Most of it is probably because my body is in detox, and it’s trying to cope with the fact that it’s been ten days since I had a crappy hamburger.

I had a good breakfast (oatmeal) and a delicious lunch (pasta, eggs, a little Parmesan cheese, tomatoes).  I am not hungry.

But my kingdom for a friggin’ french fry.

I have reached the anger stage of diet change.

I’m not sure what to do about this.  In most of the articles I’ve read, the conclusion seems to be that I should just wait it out, and it will pass.

*sigh*

Themes, observations, lessons:

– I want to fix it.  I want to believe that there’s an answer that can be implemented now and that I can be in control of how I feel.  That I have to wait for it to pass is unacceptable.   I might have a few control issues, but we already knew this.

– OMG.  My class is giving presentations tonight.  *cries*

– Tomorrow will be better.  Tomorrow will be better.  Tomorrow will be better.

I’m going 31 stupid days without eating delicious, glorious fast food. 

It occurred to me this morning that I should probably define what I mean when I say “fast food.”

I don’t include my twice-a-week visit to the coffee cart downstairs at NCTC before my night classes in this category.

But I do include driving through somewhere and ordering a coffee.

I don’t include going out to eat with friends.

But I do include ordering a pizza when watching a movie with friends at my house.

Apparently, I don’t include buying a Cherry Coke out of the vending machine (because I totally did that yesterday).

But I do decline my coworker’s offer to bring me a soda when they call from the line at McDonald’s.

My overall goal for the month is to slow down my decisions about food.  I want this to begin a real commitment to knowing more about my food – where it comes from, how it was made, and who made it.  I want to end my mindless consumption.  Anything that I can get served to me in my car or brought to my house in a box or a bag doesn’t really serve that purpose.

This month is about increasing value.  I find value in my coffee cart visits.   I know the owners, and they know their coffee.  They also know me.  I just have to say “coffee” or “tea,” and they know exactly what my order will be (a large Americano with an extra shot of espresso, or a large green tea with just one bag, respectively).  I find value in sharing a meal with friends, even one we don’t cook for ourselves, where both conversation and wine flow freely.

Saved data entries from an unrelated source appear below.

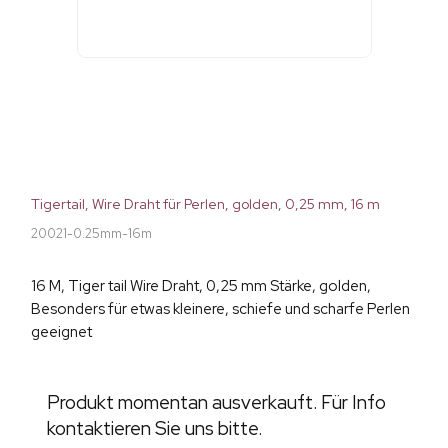
Tigertail, Wire Draht für Perlen, golden, 0,25 mm, 16 m
20021-0.25mm-16m
16 M, Tiger tail Wire Draht, 0,25 mm Stärke, golden,
Besonders für etwas kleinere, schiefe und scharfe Perlen
geeignet
Produkt momentan ausverkauft. Für Info
kontaktieren Sie uns bitte.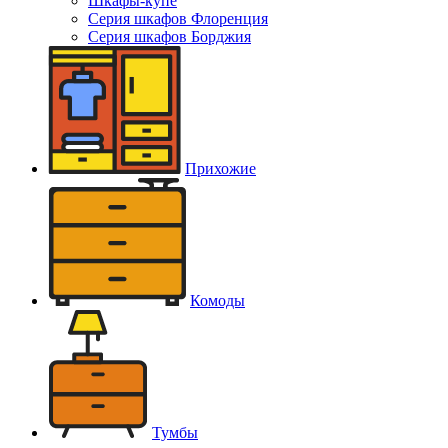
Шкафы-купе
Серия шкафов Флоренция
Серия шкафов Борджия
Прихожие
Комоды
Тумбы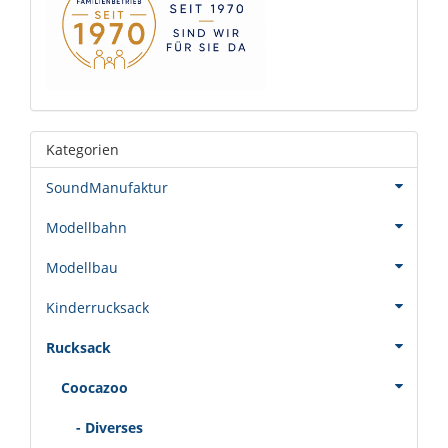
Kategorien
SoundManufaktur
Modellbahn
Modellbau
Kinderrucksack
Rucksack
Coocazoo
- Diverses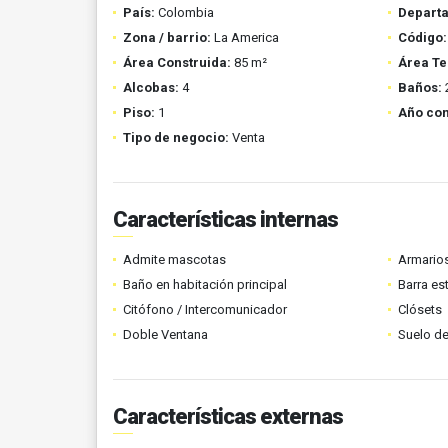
País:
Colombia
Depart
Zona / barrio:
La America
Código:
Área Construida:
85 m²
Área Te
Alcobas:
4
Baños:
Piso:
1
Año con
Tipo de negocio:
Venta
Características internas
Admite mascotas
Armario
Baño en habitación principal
Barra es
Citófono / Intercomunicador
Clósets
Doble Ventana
Suelo de
Características externas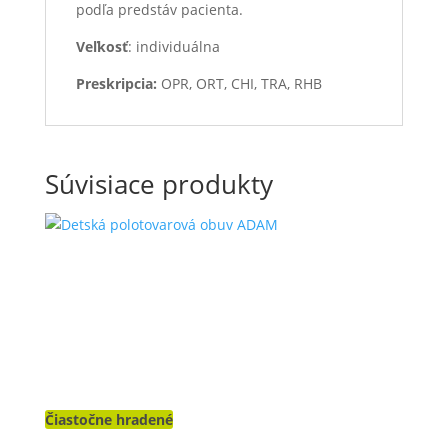
podľa predstáv pacienta.
Veľkosť
: individuálna
Preskripcia:
OPR, ORT, CHI, TRA, RHB
Súvisiace produkty
Čiastočne hradené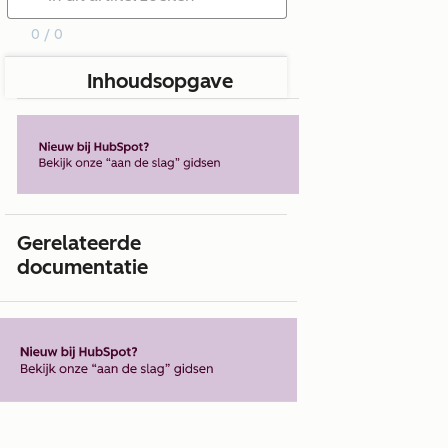
0 / 0
Inhoudsopgave
Gerelateerde
documentatie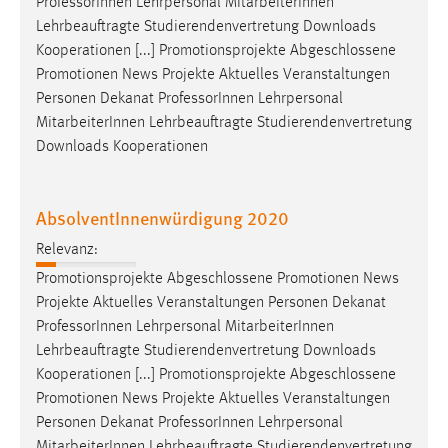
Professor
Innen Lehrpersonal MitarbeiterInnen
Lehrbeauftragte Studierendenvertretung Downloads
Kooperationen [...] Promotionsprojekte Abgeschlossene
Promotionen News Projekte Aktuelles Veranstaltungen
Personen Dekanat
Professor
Innen Lehrpersonal
MitarbeiterInnen Lehrbeauftragte Studierendenvertretung
Downloads Kooperationen
AbsolventInnenwürdigung 2020
Relevanz:
Promotionsprojekte Abgeschlossene Promotionen News
Projekte Aktuelles Veranstaltungen Personen Dekanat
Professor
Innen Lehrpersonal MitarbeiterInnen
Lehrbeauftragte Studierendenvertretung Downloads
Kooperationen [...] Promotionsprojekte Abgeschlossene
Promotionen News Projekte Aktuelles Veranstaltungen
Personen Dekanat
Professor
Innen Lehrpersonal
MitarbeiterInnen Lehrbeauftragte Studierendenvertretung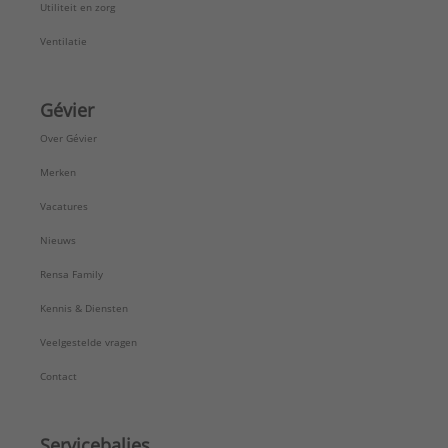
Utiliteit en zorg
Ventilatie
Gévier
Over Gévier
Merken
Vacatures
Nieuws
Rensa Family
Kennis & Diensten
Veelgestelde vragen
Contact
Servicebalies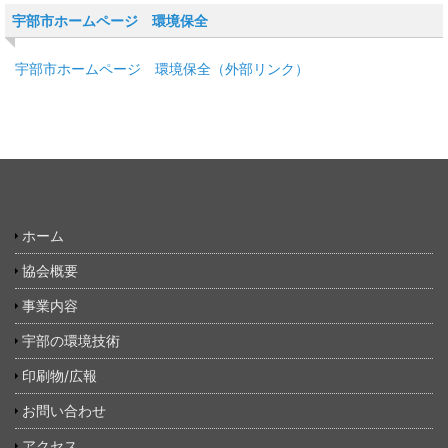
宇部市ホームページ 環境保全
宇部市ホームページ 環境保全（外部リンク）
ホーム
協会概要
事業内容
宇部の環境技術
印刷物/広報
お問い合わせ
アクセス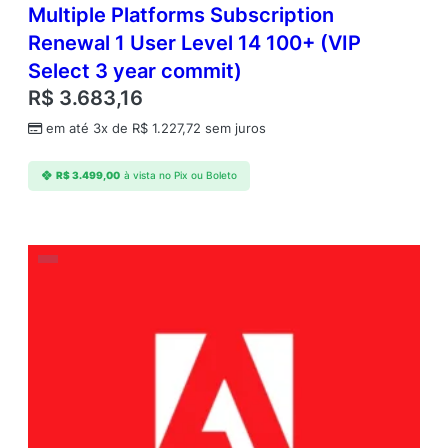
Multiple Platforms Subscription
Renewal 1 User Level 14 100+ (VIP
Select 3 year commit)
R$
3.683,16
em até 3x de
R$
1.227,72
sem juros
R$
3.499,00
à vista no Pix ou Boleto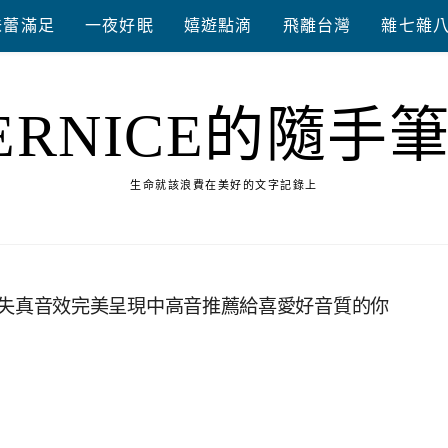
味蕾滿足
一夜好眠
嬉遊點滴
飛離台灣
雜七雜
ERNICE的隨手
生命就該浪費在美好的文字記錄上
聲音清澈不失真音效完美呈現中高音推薦給喜愛好音質的你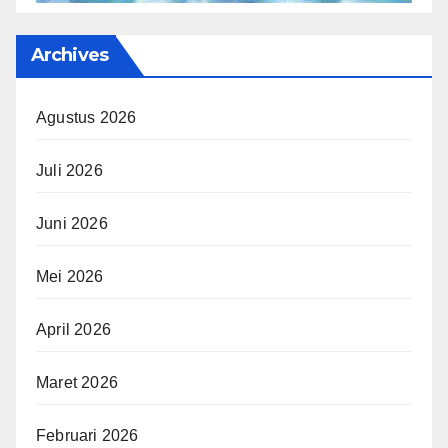
Archives
Agustus 2026
Juli 2026
Juni 2026
Mei 2026
April 2026
Maret 2026
Februari 2026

I’m not sure I find a lot of value in soda, even if I walk to the machine or store to get it.  I might have to call “my bad” on that incident.

I want this month to be another step in my move more toward a slow food lifestyle.  That’s my ultimate food goal.  This month is about breaking the habit of its antithesis.

Themes, observations, and lessons:

– There’s just nothing good for you in soda.  Nothing at all.  I mean, I already knew this, but reminders are good.

– I like seeing how this month fits in with continuing goals.

– I need to prioritize, reschedule, and tweak my budget.  More on this later.

I’m going 31 days without fast food.